Hoge Raad, 10-02-2015, ECLI:NL:HR:2015:264, 13/00633
Hoge Raad, 10-02-2015, ECLI:NL:HR:2015:264, 13/00633
Gegevens
- Instantie
- Hoge Raad
- Datum uitspraak
- 10 februari 2015
- Datum publicatie
- 10 februari 2015
- Annotator
- ECLI
- ECLI:NL:HR:2015:264
- Formele relaties
- Conclusie: ECLI:NL:PHR:2014:2836, Gevolgd
- In cassatie op : ECLI:NL:GHARN:2012:BY5187
- Zaaknummer
- 13/00633
Inhoudsindicatie
Falende bewijsklacht dat vd door een passieve houding heeft “deelgenomen” aan een criminele organisatie. Van deelneming aan een criminele organisatie kan slechts dan sprake zijn, indien vd behoort tot het samenwerkingsverband en een aandeel heeft in, dan wel ondersteunt, gedragingen die strekken tot of rechtstreeks verband houden met de verwezenlijking van het binnen de organisatie bestaande oogmerk a.b.i. art. 140 Sr. Dat oordeel heeft het hof i.c. toereikend gemotiveerd. Ambtshalve: overschrijding redelijke termijn.
Uitspraak
10 februari 2015
Strafkamer
nr. S 13/00633
LBS/DAZ
Hoge Raad der Nederlanden
Arrest
op het beroep in cassatie tegen een arrest van het Gerechtshof te Arnhem, nevenzittingsplaats Leeuwarden, zitting houdende te Arnhem, van 23 november 2012, nummer 24/001769-09, in de strafzaak tegen:
[verdachte] , geboren te [geboorteplaats] op [geboortedatum] 1965.
1 Geding in cassatie
Het beroep is ingesteld door de verdachte. Namens deze heeft mr. P.T.C. van Kampen, advocaat te Amsterdam, bij schriftuur middelen van cassatie voorgesteld. De schriftuur is aan dit arrest gehecht en maakt daarvan deel uit.
De Advocaat-Generaal E.J. Hofstee heeft geconcludeerd tot vernietiging van het bestreden arrest wat betreft de opgelegde straf, tot vermindering daarvan en tot verwerping van het beroep voor het overige.
De raadsvrouwe heeft daarop schriftelijk gereageerd.

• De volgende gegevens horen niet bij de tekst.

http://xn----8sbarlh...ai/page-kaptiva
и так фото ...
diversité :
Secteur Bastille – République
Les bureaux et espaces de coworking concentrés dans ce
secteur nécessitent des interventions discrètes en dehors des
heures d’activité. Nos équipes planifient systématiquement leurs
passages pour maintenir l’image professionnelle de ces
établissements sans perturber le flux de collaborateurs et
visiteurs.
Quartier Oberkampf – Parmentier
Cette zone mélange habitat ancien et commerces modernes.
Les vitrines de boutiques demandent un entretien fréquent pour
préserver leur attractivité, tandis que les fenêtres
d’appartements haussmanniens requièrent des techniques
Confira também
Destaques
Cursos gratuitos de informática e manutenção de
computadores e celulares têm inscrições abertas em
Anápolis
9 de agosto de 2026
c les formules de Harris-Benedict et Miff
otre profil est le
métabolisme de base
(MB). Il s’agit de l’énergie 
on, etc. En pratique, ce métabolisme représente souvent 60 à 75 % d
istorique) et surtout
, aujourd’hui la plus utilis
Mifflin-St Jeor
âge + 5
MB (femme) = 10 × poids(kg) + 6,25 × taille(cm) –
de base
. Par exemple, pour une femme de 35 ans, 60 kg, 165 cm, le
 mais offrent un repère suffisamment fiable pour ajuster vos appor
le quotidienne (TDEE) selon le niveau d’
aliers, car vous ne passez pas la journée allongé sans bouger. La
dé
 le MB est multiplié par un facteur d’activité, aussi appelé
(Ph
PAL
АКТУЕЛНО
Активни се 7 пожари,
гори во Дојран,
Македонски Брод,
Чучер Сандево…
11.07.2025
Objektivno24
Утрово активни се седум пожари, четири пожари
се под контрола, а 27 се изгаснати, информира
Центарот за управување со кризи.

2 Beoordeling van het eerste, het tweede, het vierde en het vijfde middel
De middelen kunnen niet tot cassatie leiden. Dit behoeft, gezien art. 81, eerste lid, RO, geen nadere motivering nu de middelen niet nopen tot beantwoording van rechtsvragen in het belang van de rechtseenheid of de rechtsontwikkeling.

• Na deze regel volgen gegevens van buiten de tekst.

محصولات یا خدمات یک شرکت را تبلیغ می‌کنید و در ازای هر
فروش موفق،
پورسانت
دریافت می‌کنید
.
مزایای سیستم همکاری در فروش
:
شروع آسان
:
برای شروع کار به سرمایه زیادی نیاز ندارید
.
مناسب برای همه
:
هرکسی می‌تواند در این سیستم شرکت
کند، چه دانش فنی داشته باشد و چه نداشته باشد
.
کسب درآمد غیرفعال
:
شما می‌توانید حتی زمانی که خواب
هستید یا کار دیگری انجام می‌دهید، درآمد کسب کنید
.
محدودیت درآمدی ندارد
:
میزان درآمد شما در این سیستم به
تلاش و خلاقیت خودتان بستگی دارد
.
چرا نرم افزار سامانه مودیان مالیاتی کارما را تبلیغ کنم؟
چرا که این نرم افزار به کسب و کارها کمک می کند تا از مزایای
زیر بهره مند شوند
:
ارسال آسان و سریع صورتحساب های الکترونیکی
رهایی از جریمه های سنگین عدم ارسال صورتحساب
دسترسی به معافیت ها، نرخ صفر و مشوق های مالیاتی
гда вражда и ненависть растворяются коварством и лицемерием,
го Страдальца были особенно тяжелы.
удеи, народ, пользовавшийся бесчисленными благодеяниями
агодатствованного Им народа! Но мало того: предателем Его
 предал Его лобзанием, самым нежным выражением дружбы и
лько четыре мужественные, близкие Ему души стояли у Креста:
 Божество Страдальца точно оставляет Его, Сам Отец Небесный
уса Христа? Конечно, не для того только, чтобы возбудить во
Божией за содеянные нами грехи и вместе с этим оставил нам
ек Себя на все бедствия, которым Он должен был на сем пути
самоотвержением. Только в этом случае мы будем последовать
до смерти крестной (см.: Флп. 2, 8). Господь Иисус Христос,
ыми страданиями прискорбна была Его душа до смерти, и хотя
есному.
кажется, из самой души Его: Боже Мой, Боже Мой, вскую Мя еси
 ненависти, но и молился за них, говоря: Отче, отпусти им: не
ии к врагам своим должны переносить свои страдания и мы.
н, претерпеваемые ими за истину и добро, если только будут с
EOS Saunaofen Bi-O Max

3 Beoordeling van het derde middel
Het middel kan niet tot cassatie leiden. Dit behoeft - gezien art. 81, eerste lid, RO, en HR 10 februari 2015, ECLI:NL:HR:2015:253 - geen nadere motivering nu het middel niet noopt tot beantwoording van rechtsvragen in het belang van de rechtseenheid of de rechtsontwikkeling.